Actually, while IANAL etc., I would be surprised if his lawyers didn’t argue that there’s no conclusive proof the two events (the webcast makeout) and the suicide are even connected. Clearly most people would not commit suicide over something that would blow over pretty quickly- it’s not like the makeout session was broadcast to everybody at Rutgers, and frankly even if it had been it only would have been big news until he either left or ‘whatever happens next’ replaced it; web sensations even on the international level are “history written on water”.

If Clementi’s parents had somehow been informed it would have been more serious, but there again not a day goes by without parents somewhere in the U.S. learning their kid is gay. Sometimes they do everything but pop a champagne bottle and update their facebook to “Proud parent of a homo!” to screaming and cursing and disowning them, most reacting somewhere in between, but rarely does the kid kill himself or herself.

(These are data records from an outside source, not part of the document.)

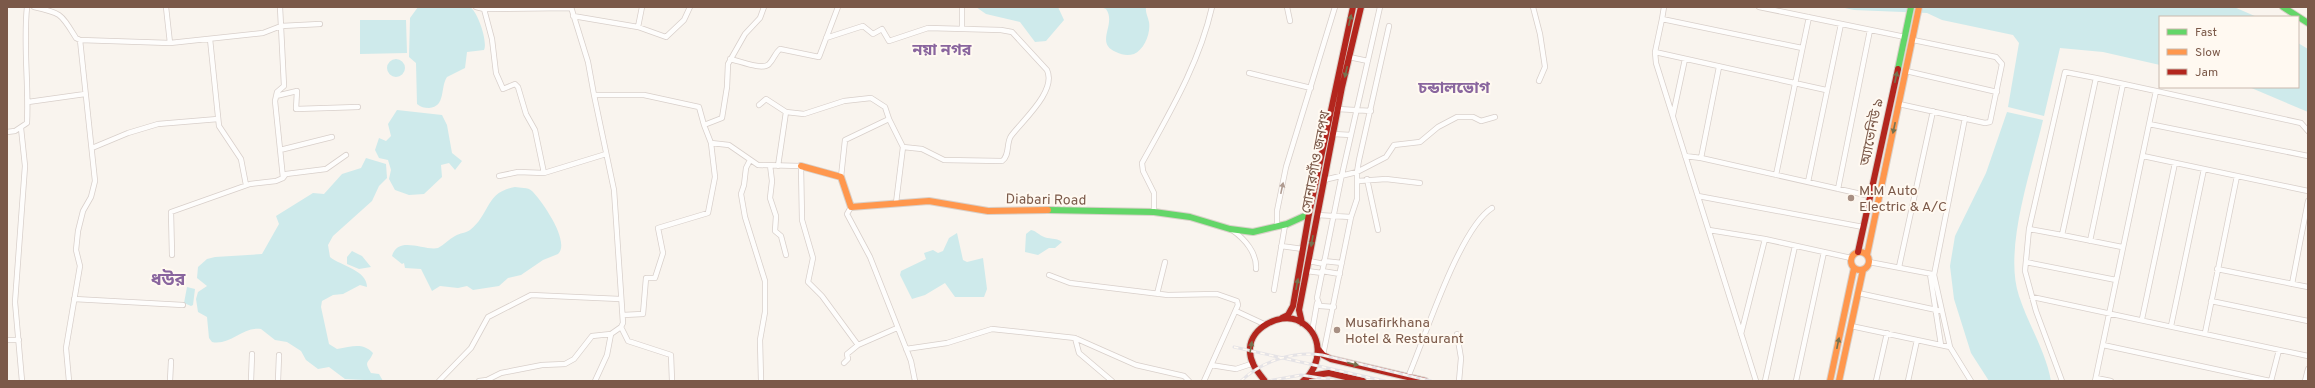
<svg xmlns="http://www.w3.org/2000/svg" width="2315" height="388" viewBox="0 0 2315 388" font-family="Overpass,'Noto Sans Bengali',sans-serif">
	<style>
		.water { fill: #ceeaeb }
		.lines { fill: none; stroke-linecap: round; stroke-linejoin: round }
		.street-casing { stroke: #d8cfca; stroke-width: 6 }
		.fast-casing { stroke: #d9d0c9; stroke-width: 8 }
		.slow-casing { stroke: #d9d0c9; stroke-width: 8 }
		.jam-casing { stroke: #d9d0c9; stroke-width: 8 }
		.street { stroke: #fefdfc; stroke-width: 4.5 }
		.fast { stroke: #63d668; stroke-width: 6 }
		.slow { stroke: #ff974d; stroke-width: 6 }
		.jam { stroke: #b3261e; stroke-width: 6 }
		.rail-casing { stroke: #e5e3e6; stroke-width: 3 }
		.rail { stroke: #fff9f1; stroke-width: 1.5; stroke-dasharray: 4.5; stroke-linecap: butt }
		.oneway { fill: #76724f }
		.oneway2 { fill: #af9b91 }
		.poi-dot { fill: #a78f83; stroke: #fff9f1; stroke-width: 1.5 }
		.labels { text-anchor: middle; stroke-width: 4; stroke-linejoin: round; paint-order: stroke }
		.street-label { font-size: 14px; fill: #7b5949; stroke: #fff9f1 }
		.poi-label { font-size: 14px; fill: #7b5949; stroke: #fff9f1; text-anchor: start }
		.quarter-label { font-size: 16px; font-weight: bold; fill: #89659e; stroke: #fff9f1 }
		.district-label { font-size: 18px; font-weight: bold; fill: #89659e; stroke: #fff9f1 }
	</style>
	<rect width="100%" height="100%" fill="#f9f4ee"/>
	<path class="water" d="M418,7H470C478,12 488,42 484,50L467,52L465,68L447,77C440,87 446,107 429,108C424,108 421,107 417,104L416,63L409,57L410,18Z
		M976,7H1058L1064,20L1046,41L1035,42L1020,22L986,14Z
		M1101,7H1146C1145,12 1148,17 1149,22C1151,33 1144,50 1134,54C1128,56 1122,55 1116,52C1094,43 1117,24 1106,9Z
		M1840,7H2234L2257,17H2160V65L2103,52L2060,48L2044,116L2008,107L2019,43L2013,35L1942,20L1927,13L1854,10Z
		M360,20H406L407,53L360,54Z
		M2298,43L2308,49V112L2249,87H2298Z
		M387 68a9 9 0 1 1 18 0a9 9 0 1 1-18 0Z
		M397,110L442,115L447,125L452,153L462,161L455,170L449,163L441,165L442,177L424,194L409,195L395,190L389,179L391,170L388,160L379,158L375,150L379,138L386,141L391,136L388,124Z
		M2007,112L2043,120C2032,168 2003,249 2019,296C2028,324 2046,352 2051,381H1989L1971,353L1954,299L1950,266L1955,236L1986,173Z
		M366,158L386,164L387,178L379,186L372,201L333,236L328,245L330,257C341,266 367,270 367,287L360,285L343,294L333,295L322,301L321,307L329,344L337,349C352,347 362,342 373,353C369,364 363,360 371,373L379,374L383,381L345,379L329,367L318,369L306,360L301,351L287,342L275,340L261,329C243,326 230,346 212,342L209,338L207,317L198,312L196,299L198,292L207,286L197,278L198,267L207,259L215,257L262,254L279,224L276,216L313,193L324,194L342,174L361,168Z
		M515,187C520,188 528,187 532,191C542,201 571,242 558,254L543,260L521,275L508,278L499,286L473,290L467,286L458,288L440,286L432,291L421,269L405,268L404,263L402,264L392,256C398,235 424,251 438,248C444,245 449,239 455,236C460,233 466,233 470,230C490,215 485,192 515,187Z
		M1031,230C1036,231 1038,234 1042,236C1049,240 1056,237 1062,242L1055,248H1049L1038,255L1025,252L1026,234Z
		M957,233L963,260L967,262L983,258L987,289L984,297H955L945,283L925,295L912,299L900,275L901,271L926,259L924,253L933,250L938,253L943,251L949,238Z
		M352,251L362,256L371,267L359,269L347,264V257Z
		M187,287L195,289L193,305L191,306L184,303Z"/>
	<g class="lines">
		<g class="street-casing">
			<path id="street" d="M34,7C62,13 61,14 76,38L80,40
				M166,7L170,43
				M476,7L484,9L492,39L496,73L503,89L515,84L518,87L526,114L535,130L544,173L518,172L499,176
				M571,7L588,62L594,95H644L699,107L704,125
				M764,7L760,18L745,34L728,64L727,87L722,118L704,125L711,143L729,145L758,165L801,166L802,220L813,258L808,282L822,296L858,345
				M962,7V29
				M1287,7L1290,21
				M1533,7L1540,34L1545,67L1539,81
				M1664,7L1662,19L1802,48L1662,19L1655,52L1656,63L1756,381
				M1759,7L1905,37
				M484,9L571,8
				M573,16L638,27L666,37L684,20L690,7
				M638,27L642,7
				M826,38L863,26L873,34L882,29L889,41L928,28L1001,30L1012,32L1047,70C1057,91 1022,121 1011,136C1006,143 1010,156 1002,161L944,160L922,149L903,147L889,119L845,140L841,177
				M210,39L219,126L241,159L246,185
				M1655,52L1826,90
				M1349,57L1368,61
				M730,59C740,61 763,71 769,64C774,59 775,53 780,49L819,57L838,7
				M1906,71L1997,92
				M1249,73L1311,88
				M2156,91L2301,123L2308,131
				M594,95L614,190L623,323L621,327L611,334L607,355L595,381
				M276,96L297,91L296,109L358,107
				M28,102L85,94
				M1899,104L1985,123L1990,122L2002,64L1996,57L1913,40
				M759,105L766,99L786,112
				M1338,109L1371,111
				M1673,115L1685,59
				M1965,118L1934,275L1950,347L1971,381
				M2149,124L2308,156
				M21,128L25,166L15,302L22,381
				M7,132L15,131L27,123C29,84 23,46 27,7
				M1333,134L1351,135
				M92,148L128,133L158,124L218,119
				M280,150L332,137
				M1685,156L1701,158L1870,196
				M2143,156L2308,191
				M1701,158L1719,67
				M750,160L746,168L744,185L741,194L745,217L765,281V312L760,340L761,381
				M770,165L772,181L770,198L776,216L775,231L781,236L786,255
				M778,166L786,112L804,114L844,101L871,98L885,107L889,119
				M544,173L606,154
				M1776,175L1809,17
				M283,178L286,174L326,169L346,155
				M1367,179L1378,230
				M1324,180L1357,172L1386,157L1394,145L1420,142L1438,127L1457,117H1473L1481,121L1495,117
				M1358,181L1386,179L1420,183
				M1808,182L1841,24
				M1838,189L1870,30
				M1698,196L1863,227
				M896,203L903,147
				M851,207L847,214L870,257L911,361L915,381
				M1154,212V193L1143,171L1142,163C1170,112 1199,64 1212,7
				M1317,215L1351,217
				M1277,227V211L1286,167L1335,7
				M2029,229L2062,235L2096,78L2156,91L2095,381
				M1232,230C1245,239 1257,253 1256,269
				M1709,230L1765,239L1851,258
				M2062,235L2122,247
				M2090,241L2123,84
				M1281,246L1303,249
				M172,255L171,212L250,184L276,181L283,178L275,101L277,92L284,86L280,7
				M1309,261L1324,264
				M1324,261L1342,263
				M1869,262L1932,274
				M2026,262L2116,280
				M1899,267L1933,111
				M2217,269L2308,287
				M1307,271L1322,273
				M1322,271L1340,274
				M1930,274L1941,345
				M1049,275L1070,283L1168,295L1217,294L1237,301L1238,305L1204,381
				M2292,284L2308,201
				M1274,290L1285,225
				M1858,293L1941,311
				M1157,294L1165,262
				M2032,297L2308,356
				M74,299L183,305
				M2211,301L2308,321
				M1334,307L1320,306L1317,298L1341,179L1380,7
				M1236,311L1264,324
				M623,315L643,314L646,278H655L663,253L658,228L708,213L715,177L711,143
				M2142,319L2175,163
				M1851,326L1950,347
				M2171,326L2204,169
				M621,327L628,341L671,355L672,381
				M1312,332L1317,303
				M2205,333L2237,176
				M1457,334L1461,358L1459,381
				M1741,334L1765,239
				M1075,338L1079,353L1112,381
				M7,340H19
				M2103,345L2270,381
				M906,349L947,343L992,329L1075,338L1136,365L1184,376L1189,381
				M1323,355L1351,217L1357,199V172L1359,160L1389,26
				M844,363L848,359L847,354L858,345L897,328
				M1211,365L1236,369L1251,364
				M1408,377C1425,338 1459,229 1492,208
				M2096,378L2111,381
				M69,381L66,348L80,266L76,250L78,231L83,211L91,197L95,181L80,40L170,43L263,33L281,26L320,24
				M170,381L171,361
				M251,381L252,354
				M278,381L279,355
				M439,381L471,348L488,317L531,295L620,299
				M479,381L487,380L501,373L542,365L565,364L574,359L592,336L611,334
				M1765,381L1795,246
				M1796,381L1824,252
				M1876,381L1887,333
				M1908,381L1917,340
				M2062,381L2036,311L2025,271L2029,229L2065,72L2096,78
				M2271,381L2279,350
				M2305,381L2308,369"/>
		</g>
		<g class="fast-casing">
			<path id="fast" d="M2283,7L2308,23
				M1898,69L1911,7
				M1048,210L1154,212L1190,217L1230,229L1253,232L1287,224L1309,214"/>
		</g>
		<g class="slow-casing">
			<path id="slow" d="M801,166L841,177L851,207L929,201L988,211L1048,210
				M1851 261a9 9 0 1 1 18 0a9 9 0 1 1-18 0Z
				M1867,255L1919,7
				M1830,381L1854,268
				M1839,381L1863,270"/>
		</g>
		<g class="jam-casing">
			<path id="jam" d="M1858,252L1898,69
				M1282,318L1288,315L1293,306L1309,214L1353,7
				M1302,323L1299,310L1342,87L1361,7
				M1318,349L1323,355L1331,359L1425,381
				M1310,376L1329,373L1363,381
				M1265,381C1257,371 1249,362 1250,348C1251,328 1279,313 1297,320C1324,332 1323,365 1303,381"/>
		</g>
		<use href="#street" class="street"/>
		<use href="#fast" class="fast"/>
		<use href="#slow" class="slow"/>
		<use href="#jam" class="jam"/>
		<g class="rail-casing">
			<path id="rail" d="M1234,347L1385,381
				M1241,381C1262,361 1293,351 1322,355L1431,381
				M1268,381L1301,375L1340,381"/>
		</g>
		<use href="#rail" class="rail"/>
	</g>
	<defs><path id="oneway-solid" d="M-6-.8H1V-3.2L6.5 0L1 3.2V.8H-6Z"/></defs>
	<g class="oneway">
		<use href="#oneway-solid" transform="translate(1350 20) rotate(-77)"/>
		<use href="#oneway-solid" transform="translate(1346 72) rotate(103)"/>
		<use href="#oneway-solid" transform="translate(1896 77) rotate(-78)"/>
		<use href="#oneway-solid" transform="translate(1894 128) rotate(102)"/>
		<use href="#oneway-solid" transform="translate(1312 241) rotate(100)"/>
		<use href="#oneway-solid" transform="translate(1297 284) rotate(-79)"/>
		<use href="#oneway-solid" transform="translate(1838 343) rotate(-78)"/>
		<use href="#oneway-solid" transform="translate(1251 347) rotate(-80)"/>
		<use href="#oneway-solid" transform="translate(1353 364) rotate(13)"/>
	</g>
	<use class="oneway2" href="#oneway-solid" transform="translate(1282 188) rotate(-78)"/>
	<g class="poi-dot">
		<circle cx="1851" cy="198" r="4"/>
		<circle cx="1337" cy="330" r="4"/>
	</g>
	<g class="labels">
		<g class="street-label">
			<text transform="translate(1871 132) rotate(-78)" y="5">অ্যাভেনিউ ৯</text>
			<text transform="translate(1315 162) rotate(-79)" y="5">সোনারগাঁও জনপথ</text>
			<text transform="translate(1046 199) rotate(1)" y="5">Diabari Road</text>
		</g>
		<g class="poi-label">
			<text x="1859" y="195">M.M Auto<tspan x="1859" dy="16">Electric &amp; A/C</tspan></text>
			<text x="1345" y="327">Musafirkhana<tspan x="1345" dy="16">Hotel &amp; Restaurant</tspan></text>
		</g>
		<g class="quarter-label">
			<text x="942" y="55">নয়া নগর</text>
			<text x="1454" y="93">চন্ডালভোগ</text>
		</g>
		<g class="district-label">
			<text x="168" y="285">ধউর</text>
		</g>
	</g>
	<rect width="2315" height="388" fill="none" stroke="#7b5949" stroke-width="16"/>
	<rect x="2159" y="16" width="140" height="72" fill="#fff9f1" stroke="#cab9ae"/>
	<rect x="2167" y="29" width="20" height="6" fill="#63d668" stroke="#cab9ae"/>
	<text x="2195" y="36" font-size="12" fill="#7b5949">Fast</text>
	<rect x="2167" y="49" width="20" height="6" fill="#ff974d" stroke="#cab9ae"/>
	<text x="2195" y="56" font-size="12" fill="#7b5949">Slow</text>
	<rect x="2167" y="69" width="20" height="6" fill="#b3261e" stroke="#cab9ae"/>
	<text x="2195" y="76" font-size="12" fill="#7b5949">Jam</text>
</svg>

Clementi clearly had other issues. He didn’t leave a suicide and in his final text he didn’t mention anything specific about his reasons. Something hasn’t come to light: did he have signs of a severe mental illness (clinical depression or otherwise), or was he flunking courses, or had there been a major change in his family dynamic? Whatever the case I’ve just thought since this story broke that the roommate was a jerk but no moreso than millions of other college boys, and from what I’ve read he didn’t constantly harass Clementi about being gay or anything, and barring other revelations I think the stress he’s been through, even if it hasn’t made him join PFLAG or whatever, is punishment enough.

I think he was being sarcastic. At least I hope so.

UPDATE: This case is about to go to trial, and as I suggested in the OP, finding the “HATE” in this crime is becoming more difficult for the prosecutors.

http://www.reuters.com/article/2012/02/21/us-crime-rutgers-idUSTRE81K1MQ20120221

The article linked by Omar Little really does present a very different viewpoint from the ones that were posted here.

I think some of you are minimizing the issue of Clementi’s being outed that way. I am as out as it’s possible to be; nobody in my life doesn’t know that I’m gay. Yet if someone recorded me having sex and posted it online, I’d be thoroughly mortified and humiliated. Not to drive me to suicide, but it still would be somewhat traumatic. I have a pretty good idea of how someone who is closeted would react, and it’s not pretty. I think it would be rare for someone to shrug it off, come out publicly, and proceed with his life. Outing someone - especially a young person struggling with gay issues - is serious business. Anyone who’s old enough to go to college should know that, especially if he’s the guy’s roommate, and knows about his struggle. This is way beyond a practical joke.

The article linked to mentions that his chat transcripts show Clementi was already out to his parents and friends. It is not clear that Ravi recorded his roommate having sex and posted it online. Only that he and Wei saw Clementi and another man make out and then tweeted about it. This just seems like an internet feeding frenzy. From the New Yorker

Although of course, like the initial feeding frenzy, I am only basing my current opinion on news reports which may again turn out to be false.

From the New Yorker article, it seems that Ravi and a friend used the camera on Ravi’s computer to look in on Clementi and his partner on one instance and then tried to repeat this act of voyerurism a second time. The second time, Ravi sent out tweets daring people to call his ichat line during the time when Clementi had a date lined up (Ravi’s camera was pointed towards Clementi’s bed and Ravi had set up is ichat so that it automatically answered in video, anyone calling in would turn on the camera and be able to watch Clementi), but Clementi was following Ravi’s tweets and unplugged Ravi’s computer before his date.

To me, Ravi’s actions don’t seem to be motivated by hatred for gays so much as he is just an all around insensitive douche. His actions setting up a camera to spy on his room-mate having sex are far beyond anything I’ve ever seen at an American university, but I’m not sure his behavior rises to a criminal level of misbehavior.